-- To-do list --
(1) In the dataset rows, reproduce word for word the lines starting with the line containing "collection date: 1857-03-15" and going on through the line containing "elevation (m): 5", both included.
(2) Write the next part of the essay about living in China as a foreigner, picking up from its final sentence.

-- Begin Text segment --

“One year in China and you still look like a tourist”
Royce, a Chinese friend I had met back in New York, commented this line on my most recent Instagram picture. It was a photo of me standing on the Great Wall in a thick wool scarf and my favorite purple beanie, an excited smile spread across my face despite having just lost my $600 dollar camera on the bus ride there. My frustration at this misfortune had all but dissipated the second I stood on the wall, realizing my feet were touching a structure older than Jesus Christ himself. I know what she meant by her words- it didn’t matter how long I lived in China, how fluent my Chinese became, or how much China would eventually feel like home; I would never not look like a tourist.
I stood out. I noticed it the second I stepped off the plane- the brief looks, the long stares, the curiosity at a person who looks different. Wandering eyes followed me as I walked down the street. My eyes would dart back and forth, anxiety rising in my chest, wishing I was invisible. Anonymity was peace and I missed it. I missed the freedom of being hidden amongst the masses, the relief of feeling insignificant and alone. But in China, I was a foreigner- a wai-guo ren, and it was inescapable.
I was visiting a Buddhist Temple in Zhaojiajiao, a village just outside of Shanghai, when I was approached by a man, his hand moving as if he was holding an invisible camera. Taken aback, I nodded slowly. “Hao,” I said – okay. A very uncertain child wearing a black Nike dress was placed next to me. She looked up with fear and I smiled. Am I scary? I wondered. The father began fervently snapping pictures of us as the girl stood paralyzed next to me. This is how celebrities must feel, I mused to myself, taking in the joy on the face of the father. It’s the power of making another delighted just by the simple act of existing.
It was sudden- the immense dislike of my obviously-I’m-not-from-here look turned into a very fond appreciation of my new reality. China was not like the US- people did not judge me or hate me for being different. They found my different appearance of great interest and were most commonly happy I was there. Perhaps this is a remnant leftover from centuries of Western colonization and the injected prejudices of white superiority. As it is now, at the foundation of most immigrant stories lay the fruits of sacrifice- leaving home for a better life for oneself or for one’s family. But at the foundation of Americans venturing off to other countries lay the excitement of exploration, of “finding oneself”. Moving to another country is often a dark reality for many- there are prejudices to be faced, racism to hurdle over, and a long, arduous process of gaining citizenship- I got my Chinese visa in one day. The differences in my appearance were not seen as bad, but as intriguing- as worthy of asking for a photograph.
Stares no longer bothered me. I became accustomed to the treatment I received as a foreigner- the wandering eyes, the asking for photographs, the shock when a coherent Chinese sentence comes out of my mouth. I began to like it.
During the Autumn Festival holiday in October, my friend Daniela and I set off on an overnight train to the small town of Huangshan. It sat just on the outskirts of an enormous mountain range- the Yellow Mountains. Our plan was to climb the mountain and get back down in time for an overnight train ride to Nanjing.
We set off at the earliest stages of dawn, beginning what would become the longest, most leg-destroying trek up a mountain that either of us had ever set out to do in our two decades of life. What we hoped would be a brief pause at the top sooned turned into a five hour long search for the way back down.

-- End Text segment --
-- Begin Input --

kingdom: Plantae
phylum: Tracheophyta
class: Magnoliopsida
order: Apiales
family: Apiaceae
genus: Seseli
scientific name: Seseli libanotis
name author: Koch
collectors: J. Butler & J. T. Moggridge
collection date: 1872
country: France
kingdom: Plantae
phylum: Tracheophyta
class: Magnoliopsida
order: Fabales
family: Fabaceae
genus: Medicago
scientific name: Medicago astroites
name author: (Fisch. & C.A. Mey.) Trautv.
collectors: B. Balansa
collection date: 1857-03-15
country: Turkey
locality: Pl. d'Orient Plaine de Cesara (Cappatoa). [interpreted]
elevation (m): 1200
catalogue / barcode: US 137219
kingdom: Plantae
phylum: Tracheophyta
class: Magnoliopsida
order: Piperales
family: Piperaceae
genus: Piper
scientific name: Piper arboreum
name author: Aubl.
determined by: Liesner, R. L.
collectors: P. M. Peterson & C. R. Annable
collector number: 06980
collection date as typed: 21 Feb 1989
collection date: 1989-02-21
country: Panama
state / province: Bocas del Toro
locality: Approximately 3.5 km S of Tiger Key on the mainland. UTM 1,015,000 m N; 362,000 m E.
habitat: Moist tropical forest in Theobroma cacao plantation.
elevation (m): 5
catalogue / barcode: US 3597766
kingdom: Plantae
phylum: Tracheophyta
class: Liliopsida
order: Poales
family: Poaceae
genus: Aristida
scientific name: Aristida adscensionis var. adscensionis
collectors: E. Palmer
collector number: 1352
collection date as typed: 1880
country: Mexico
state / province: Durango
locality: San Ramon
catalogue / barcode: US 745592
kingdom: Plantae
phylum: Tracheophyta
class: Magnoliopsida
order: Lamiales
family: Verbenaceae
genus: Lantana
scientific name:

-- End Input --

-- Exercise responses --
(1)
collection date: 1857-03-15
country: Turkey
locality: Pl. d'Orient Plaine de Cesara (Cappatoa). [interpreted]
elevation (m): 1200
catalogue / barcode: US 137219
kingdom: Plantae
phylum: Tracheophyta
class: Magnoliopsida
order: Piperales
family: Piperaceae
genus: Piper
scientific name: Piper arboreum
name author: Aubl.
determined by: Liesner, R. L.
collectors: P. M. Peterson & C. R. Annable
collector number: 06980
collection date as typed: 21 Feb 1989
collection date: 1989-02-21
country: Panama
state / province: Bocas del Toro
locality: Approximately 3.5 km S of Tiger Key on the mainland. UTM 1,015,000 m N; 362,000 m E.
habitat: Moist tropical forest in Theobroma cacao plantation.
elevation (m): 5

(2)
“Aiyah!” I shouted in exasperation as I smacked my head with unnecessary force. Aiyah was a commonly used Chinese expression of immense exasperation or surprise. It seemed more emotionally fitting to me than any English expression I knew. My friend Daniela and I sat huddled together on the rocky ground, watching helplessly as the sun began to lower behind the mountains. Beautiful beams of pink and orange beamed happily across the sky, dancing across the mountains and turning them a fierce gold. “We’re screwed,” I said, throwing the map on the ground in front of me.
“We should have just turned around,” Daniela told me, which was obvious at that point. But it was too late now- we had wandered too far from the path down and the sun was beginning to set. If we didn’t make it down in time for the bus, we were to be stranded in Huangshan, lost on a mountain in China.
All hope was lost until I felt a light tap on my shoulder. Turning around, I came face to face with two Chinese teenagers, warm, friendly smiles stretched across their faces. “Ni hao,” I greeted them, but they didn’t respond. They pointed to the map lying on the ground, then off in some random direction. Apparently our outward demeanor screamed ‘help me!’ and they had come to our assistance. I asked them another question, but they shook their heads, pointing to their ears and their mouths. Neither Daniela or I understood, so they got out their phone to translate. All hail modern technology!
We are deaf and mute, the translated portion read. Daniela and I looked at each other with immense surprise. Not only did we not fully understand each other’s native language, but we also could not try. Hand motions and terrible internet connection were our only available methods of communication.
Off we set, on our two hour long trek back down the mountain with only phone flashlights and the occasional star to light the way. Our two new friends guided us down the steep trails, around the cliff-like mountain edges, and back to the safety of flat ground. We communicated with handle signals and smiles, nods and head shakes- somehow we managed to understand each other. When we reached the bus with hardly any time to spare, we were all completely spent. Our legs were jello and our heads were heavy with exhaustion. Daniel and I turned to thank our two new friends by bowing with our hands together in an attempt to show our extreme gratitude. They smiled, nodded, and turned back to the mountain. We watched as they began to walk back up the path and disappear in the dark.
“Oh my god, they’re going back up,” Daniela exclaimed. We both realized very suddenly that they probably live up there in the mountains, and only came down because they wanted to lead us back to safety.
Despite being able to barely communicate with each other, the two teenagers displayed a certain kind of selfless kindness that seems exceptionally difficult to come by these days. It made no difference to them that we were foreigners- if anything, it only made them want to help us more. Our differences in appearance and language, in culture and way of life- they become minuscule when viewed through the lens of all the shared commonalities of humanity. While it is beautiful to appreciate what makes others different, we must remember that underneath all these outside forces we are all human beings capable of extreme kindness, passion, and love.